This blog post finally combines the two great passions of my life: antibodies and dogs. Therapeutic antibody development is a huge area and is certainly not limited to humans. In the process of developing antibodies, we often use mouse or rat antibodies, obtained by injecting the animal with the antigen of choice and then collecting the resulting antibodies. The first monoclonal antibodies (mAbs) were produced in this way, by fusing spleen B cells from an immunised mouse or rabbit with immortalised myeloma cells to form antibody-expressing hybridoma cells. However, using antibodies to treat disease in animals lags behind humans.
Unfortunately, dogs can develop cancers just like humans, particularly as they age. In the US each year, over 4.2 million dogs are diagnosed with cancer – ten times the rate of humans (500 vs 5300 per 10,000) [1]. Treatment options for dogs are similar to their owners: surgery, radiotherapy and chemotherapy, which are not always successful. Immunotherapies such as antibodies have progressed significantly in humans in recent years, and researchers are looking at how they might also be developed for dogs.
Rituximab is a therapeutic antibody for human B cell cancers which was approved for use in humans back in 1997 [2]. Rituximab targets CD20, which is expressed on the surface of all B cells and plays a key role in the development and differentiation of the B cell. When rituximab binds to CD20, cell death is triggered through mechanisms such as antibody-dependent cell-mediated cytotoxicity and complement-dependent cytotoxicity. This is useful in cancers (and autoimmune disease) associated with B cell proliferation, such as non-Hodgkin lymphoma and chronic lymphocytic leukaemia. In July, an anti-CD20 antibody for use in dogs was published [3]. This is a rat-canine chimeric antibody and was tested in cell lines, a mouse model and in healthy beagles, and showed a reduction in B cell numbers. Another canine therapeutic antibody, published in 2017, targets PD-1 [4], also a common cancer target. T cells have a PD-1 receptor on their surface which suppresses T cell immune activity when bound, vital to prevent overstimulation of the immune system. Cancer cells can exploit this by expressing PD-L1 proteins which bind to the PD-1 receptor and suppress T cell activation. Blocking PD-1/PD-L1 binding has been demonstrated as an efficient strategy to reduce the immune suppression exhibited by cancer cells in humans. Like the anti-CD20 antibody, this is PD-1 targeting antibody is also a rat-canine chimeric antibody, and underwent a successful pilot clinical study.

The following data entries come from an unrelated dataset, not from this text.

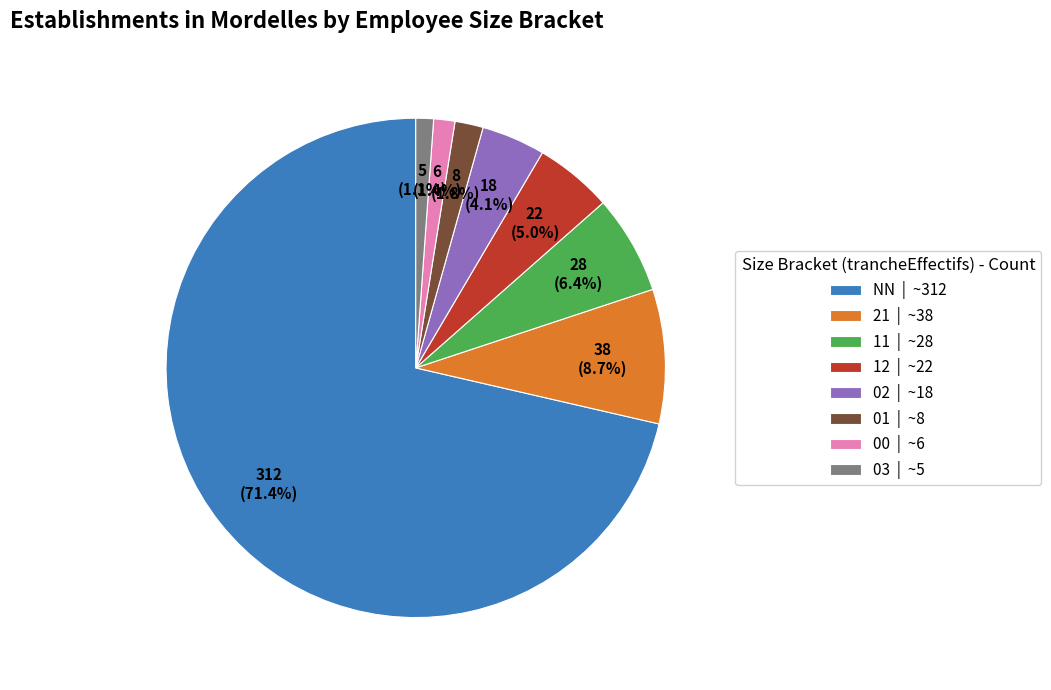

Which has a higher value, 03 or 12?

12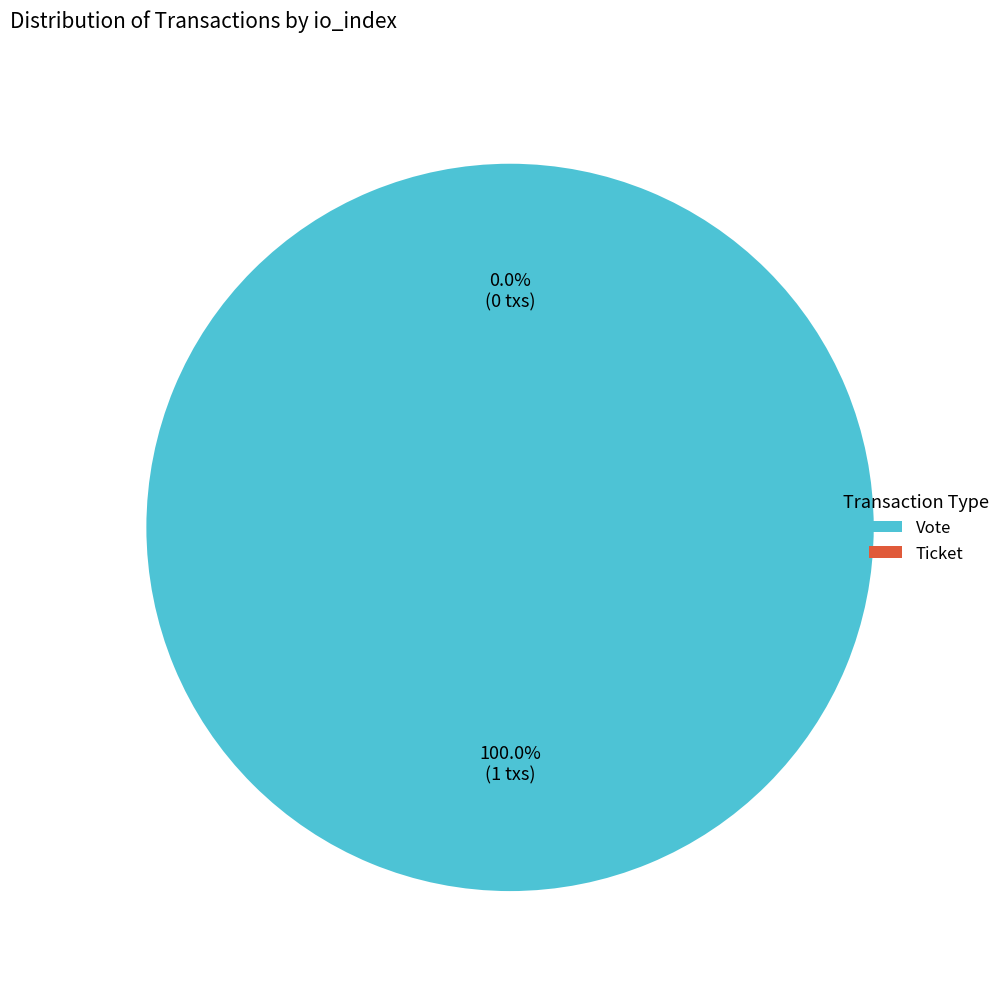

Is it true that Vote (io_index=1) is 91% of the pie?

False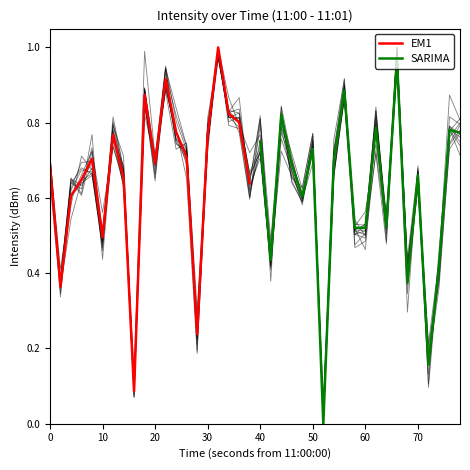

How many data points in SARIMA are above 0?

19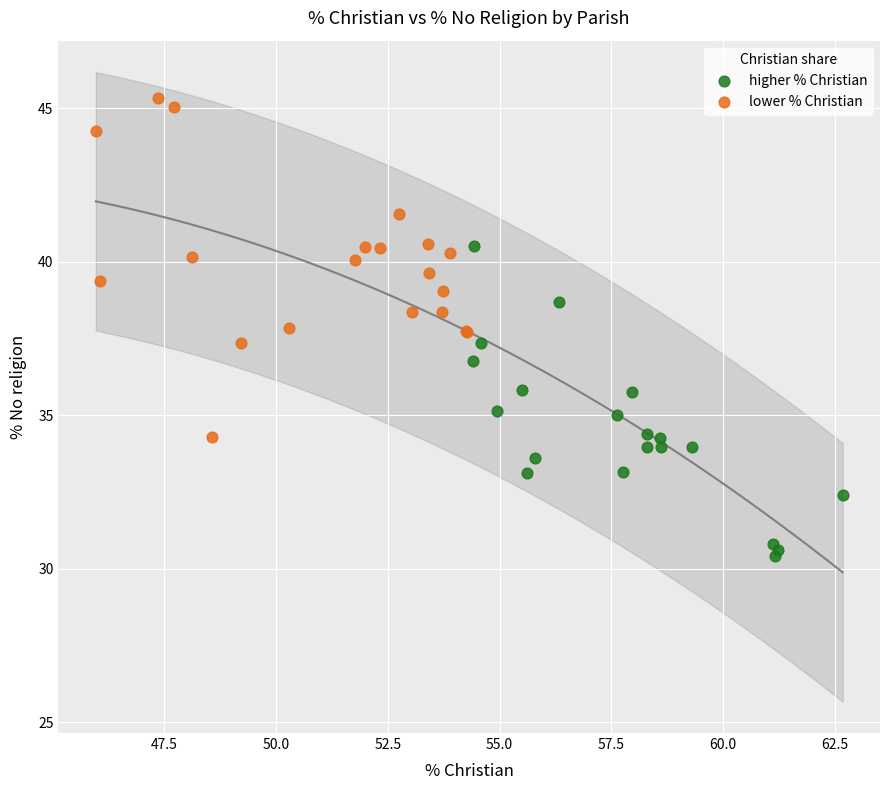

Which series contains the highest Y value?

lower % Christian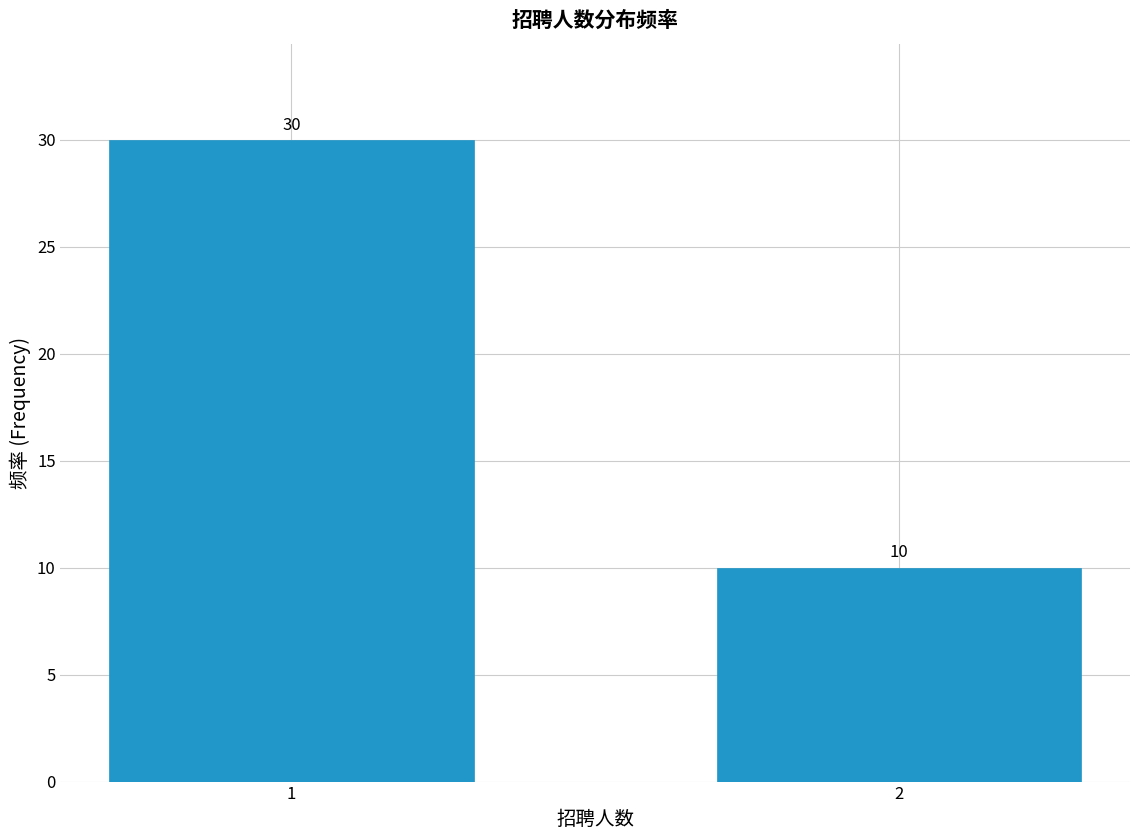

Reading left to right, extract all data points from this chart.

30	10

These cancer-antigen targeting antibodies were initially identified in rat, so the chimerisation step is important; if a rat antibody targeting CD20 or PD-1 was injected directly into a dog, the immune system may recognise it as foreign and trigger an immune response and allergic reaction. Therefore, parts of the rat antibody not essential to the target binding are replaced with corresponding dog regions. Rituximab is also a chimeric antibody – originally a mouse antibody, the constant region of the antibody was replaced with a human constant region.
Given the similarities between the human and dog cancers [5], it is perhaps surprising that treatments have not previously been developed. Now that the chimerisation process for making a rat antibody seem ‘dog-like’ has been proven, hopefully we will see more of these treatments emerging!
References:
[1] Schiffman, Joshua D., and Matthew Breen. “Comparative oncology: what dogs and other species can teach us about humans with cancer.” Philosophical Transactions of the Royal Society B: Biological Sciences 370.1673 (2015): 20140231.
[2] FDA Rituxan (Rituximab) Label https://www.accessdata.fda.gov/drugsatfda_docs/label/2012/103705s5367s5388lbl.pdf
[3] Mizuno, Takuya, et al. “Generation of a canine anti-canine CD20 antibody for canine lymphoma treatment.” Scientific Reports 10.1 (2020): 1-12.
[4] Maekawa, Naoya, et al. “A canine chimeric monoclonal antibody targeting PD-L1 and its clinical efficacy in canine oral malignant melanoma or undifferentiated sarcoma.” Scientific reports 7.1 (2017): 1-12.
[5] Addissie, Selamawit, and Hans Klingemann. “Cellular immunotherapy of canine cancer.” Veterinary sciences 5.4 (2018): 100.